\documentclass{article}

\title{Design notes for {\sc hmumps}}
\date{\today}
\author{ASL,}

\begin{document}

\maketitle


\section{Introduction}

{\sc Hmumps} is a {\sc mumps} environment written in Haskell.
The goal of the {\sc hmumps} project is to gain an understanding of {\sc mumps}, Haskell and interpreter design while providing a test-bed for bringing optimization techniques to the world of {\sc mumps}.

\section{In-memory representation of computations}

\subsection{Line-based}

The key data-structure is the {\em Command},  which denotes the execution of a single {\sc MUMPS} command.
The data structure denotes which command is to be run, and all arguments and information involved in the execution of that particular command.
The execution of a command may impact both the symbol table, user IO and the nature in which the run-time environment chooses the next command to execute.
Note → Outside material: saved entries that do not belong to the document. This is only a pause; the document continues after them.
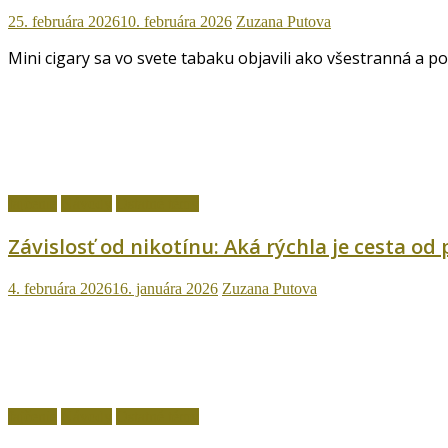
25. februára 2026
10. februára 2026
Zuzana Putova
Mini cigary sa vo svete tabaku objavili ako všestranná a p
fajčenie
Návody
Ostatné témy
Závislosť od nikotínu: Aká rýchla je cesta od
4. februára 2026
16. januára 2026
Zuzana Putova
fajčenie
Návody
Ostatné témy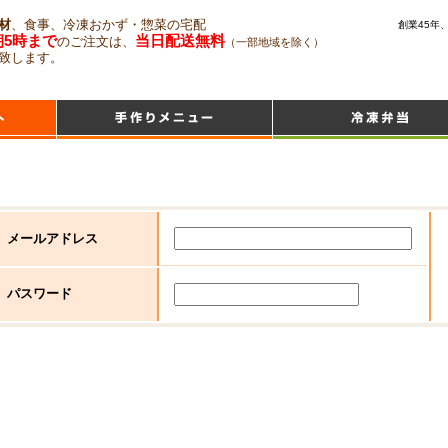
材
、食事、冷凍おかず・惣菜の宅配
創業45年
朝5時まで
当日配送無料
のご注文は、
（一部地域を除く）
致します。
メールアドレス
パスワード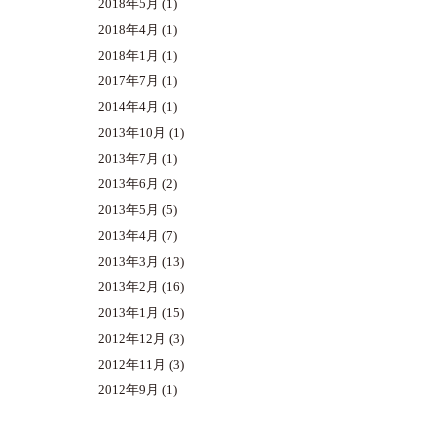
2018年5月
(1)
2018年4月
(1)
2018年1月
(1)
2017年7月
(1)
2014年4月
(1)
2013年10月
(1)
2013年7月
(1)
2013年6月
(2)
2013年5月
(5)
2013年4月
(7)
2013年3月
(13)
2013年2月
(16)
2013年1月
(15)
2012年12月
(3)
2012年11月
(3)
2012年9月
(1)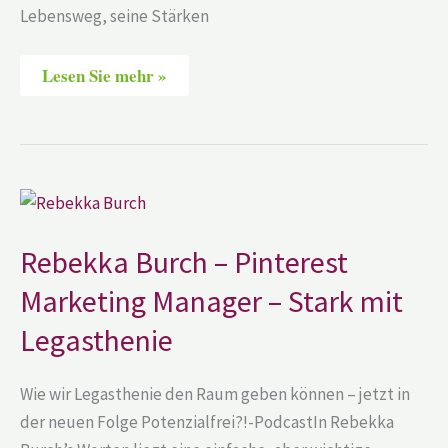
Lebensweg, seine Stärken
Lesen Sie mehr »
Rebekka
Burch
–
Pinterest
Rebekka Burch – Pinterest
Marketing
Manager
Marketing Manager – Stark mit
–
Stark
mit
Legasthenie
Legasthenie
Wie wir Legasthenie den Raum geben können – jetzt in
der neuen Folge Potenzialfrei?!-PodcastIn Rebekka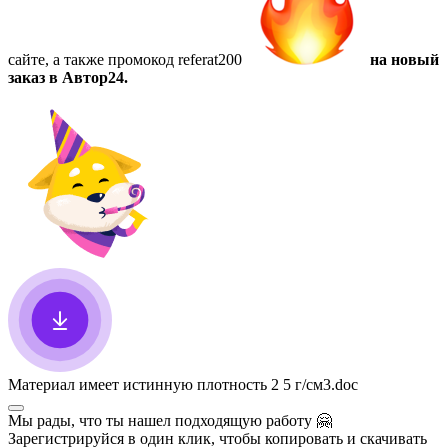
сайте, а также
промокод referat200
на новый
заказ в Автор24.
Материал имеет истинную плотность 2 5 г/см3
.doc
Мы рады, что ты нашел подходящую работу
🤗
Зарегистрируйся в один клик, чтобы копировать и скачивать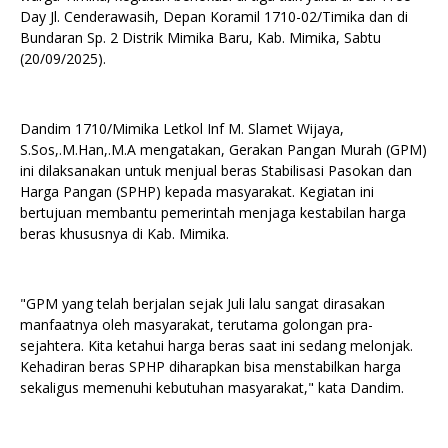
Day Jl. Cenderawasih, Depan Koramil 1710-02/Timika dan di
Bundaran Sp. 2 Distrik Mimika Baru, Kab. Mimika, Sabtu
(20/09/2025).
Dandim 1710/Mimika Letkol Inf M. Slamet Wijaya,
S.Sos,.M.Han,.M.A mengatakan, Gerakan Pangan Murah (GPM)
ini dilaksanakan untuk menjual beras Stabilisasi Pasokan dan
Harga Pangan (SPHP) kepada masyarakat. Kegiatan ini
bertujuan membantu pemerintah menjaga kestabilan harga
beras khususnya di Kab. Mimika.
"GPM yang telah berjalan sejak Juli lalu sangat dirasakan
manfaatnya oleh masyarakat, terutama golongan pra-
sejahtera. Kita ketahui harga beras saat ini sedang melonjak.
Kehadiran beras SPHP diharapkan bisa menstabilkan harga
sekaligus memenuhi kebutuhan masyarakat," kata Dandim.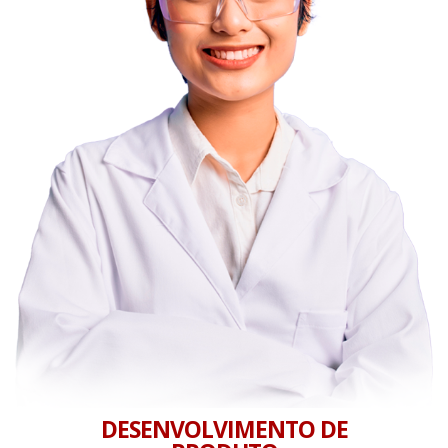
DESENVOLVIMENTO DE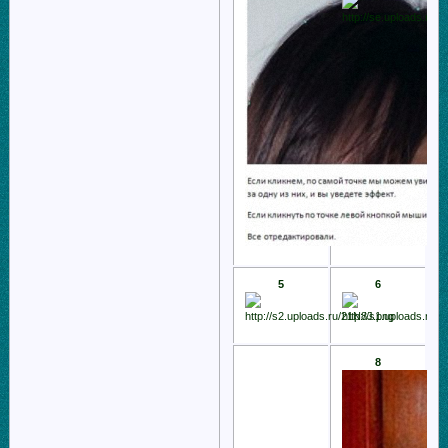
5
6
8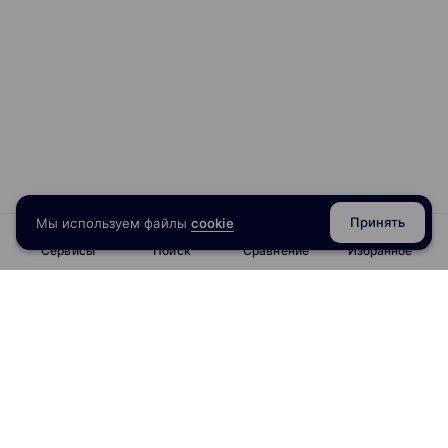
Принять
Мы используем файлы
cookie
Сервисы
Поиск
Сравнение
Избранное
info@obrazoval.ru
всегда готовы вам помочь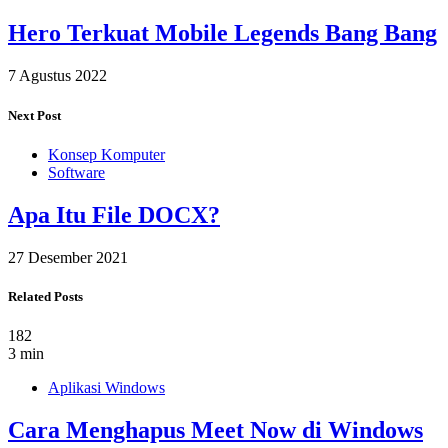
Hero Terkuat Mobile Legends Bang Bang
7 Agustus 2022
Next Post
Konsep Komputer
Software
Apa Itu File DOCX?
27 Desember 2021
Related Posts
182
3 min
Aplikasi Windows
Cara Menghapus Meet Now di Windows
\section{Run-time Environment}

I had initialy thought that a good model of execution would be nested zippers on lists (the outer on for the line in a routine, the inner one for the command on a line) but I've come to believe that this isn't such a good idea.
The zipper on a list is excellent for the case where you want to zig-zag through a list, but in the case of a for-loop, I never want to go backwards through a particular line.
Maybe a better model would just be a fixed-length array plus a counter or something.
Or maybe keep the zipper on lines in a routine, but just have it contain a straight list.
This is going to require some design work.

\section{Other design notes}

I'm thinking that the {\em for} command will have a primitive {\em for} (which is just the argumentless {\em for}), and then syntactic sugar which adds {\em set}s and postconditional {\em quit}s into the mix.